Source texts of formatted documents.
++++++++++++++++++++

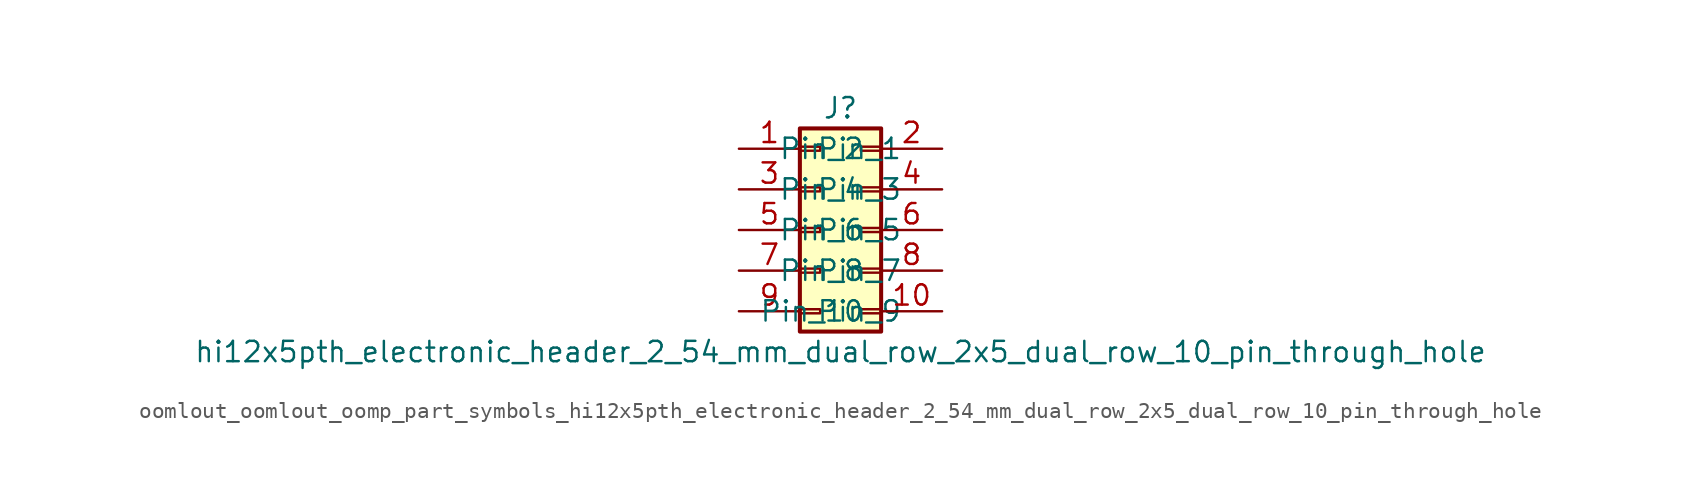
<source format=kicad_sym>
(kicad_symbol_lib
  (version 20220914)
  (generator kicad_symbol_editor)
  (symbol "oomlout_oomlout_oomp_part_symbols_hi12x5pth_electronic_header_2_54_mm_dual_row_2x5_dual_row_10_pin_through_hole"
    (pin_names
      (offset 1.016))
    (property "Reference" "J"
      (at 1.27 7.62 0)
      (effects (font (size 1.27 1.27))))
    (property "Value" "hi12x5pth_electronic_header_2_54_mm_dual_row_2x5_dual_row_10_pin_through_hole"
      (at 1.27 -7.62 0)
      (effects (font (size 1.27 1.27))))
    (symbol "oomlout_oomlout_oomp_part_symbols_hi12x5pth_electronic_header_2_54_mm_dual_row_2x5_dual_row_10_pin_through_hole_1_1"
      (rectangle (start -1.27 -4.953) (end 0 -5.207) (stroke (width 0.152) (type default)) (fill (type none)))
      (rectangle (start -1.27 -2.413) (end 0 -2.667) (stroke (width 0.152) (type default)) (fill (type none)))
      (rectangle (start -1.27 0.127) (end 0 -0.127) (stroke (width 0.152) (type default)) (fill (type none)))
      (rectangle (start -1.27 2.667) (end 0 2.413) (stroke (width 0.152) (type default)) (fill (type none)))
      (rectangle (start -1.27 5.207) (end 0 4.953) (stroke (width 0.152) (type default)) (fill (type none)))
      (rectangle (start -1.27 6.35) (end 3.81 -6.35) (stroke (width 0.254) (type default)) (fill (type background)))
      (rectangle (start 3.81 -4.953) (end 2.54 -5.207) (stroke (width 0.152) (type default)) (fill (type none)))
      (rectangle (start 3.81 -2.413) (end 2.54 -2.667) (stroke (width 0.152) (type default)) (fill (type none)))
      (rectangle (start 3.81 0.127) (end 2.54 -0.127) (stroke (width 0.152) (type default)) (fill (type none)))
      (rectangle (start 3.81 2.667) (end 2.54 2.413) (stroke (width 0.152) (type default)) (fill (type none)))
      (rectangle (start 3.81 5.207) (end 2.54 4.953) (stroke (width 0.152) (type default)) (fill (type none)))
      (pin passive line (at -5.08 5.08 0) (length 3.81) (name "Pin_1" (effects (font (size 1.27 1.27)))) (number "1" (effects (font (size 1.27 1.27)))))
      (pin passive line (at 7.62 -5.08 180) (length 3.81) (name "Pin_10" (effects (font (size 1.27 1.27)))) (number "10" (effects (font (size 1.27 1.27)))))
      (pin passive line (at 7.62 5.08 180) (length 3.81) (name "Pin_2" (effects (font (size 1.27 1.27)))) (number "2" (effects (font (size 1.27 1.27)))))
      (pin passive line (at -5.08 2.54 0) (length 3.81) (name "Pin_3" (effects (font (size 1.27 1.27)))) (number "3" (effects (font (size 1.27 1.27)))))
      (pin passive line (at 7.62 2.54 180) (length 3.81) (name "Pin_4" (effects (font (size 1.27 1.27)))) (number "4" (effects (font (size 1.27 1.27)))))
      (pin passive line (at -5.08 0 0) (length 3.81) (name "Pin_5" (effects (font (size 1.27 1.27)))) (number "5" (effects (font (size 1.27 1.27)))))
      (pin passive line (at 7.62 0 180) (length 3.81) (name "Pin_6" (effects (font (size 1.27 1.27)))) (number "6" (effects (font (size 1.27 1.27)))))
      (pin passive line (at -5.08 -2.54 0) (length 3.81) (name "Pin_7" (effects (font (size 1.27 1.27)))) (number "7" (effects (font (size 1.27 1.27)))))
      (pin passive line (at 7.62 -2.54 180) (length 3.81) (name "Pin_8" (effects (font (size 1.27 1.27)))) (number "8" (effects (font (size 1.27 1.27)))))
      (pin passive line (at -5.08 -5.08 0) (length 3.81) (name "Pin_9" (effects (font (size 1.27 1.27)))) (number "9" (effects (font (size 1.27 1.27))))))))
</source>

++++++++++++++++++++

EXERCISE AIM.
Above are the records; repeat exactly the lines from the one holding "(pin passive line (at -5.08 2.54" down to the one holding "(pin passive line (at 7.62 2.54", end lines included.

TASK OUTPUT.
      (pin passive line (at -5.08 2.54 0) (length 3.81) (name "Pin_3" (effects (font (size 1.27 1.27)))) (number "3" (effects (font (size 1.27 1.27)))))
      (pin passive line (at 7.62 2.54 180) (length 3.81) (name "Pin_4" (effects (font (size 1.27 1.27)))) (number "4" (effects (font (size 1.27 1.27)))))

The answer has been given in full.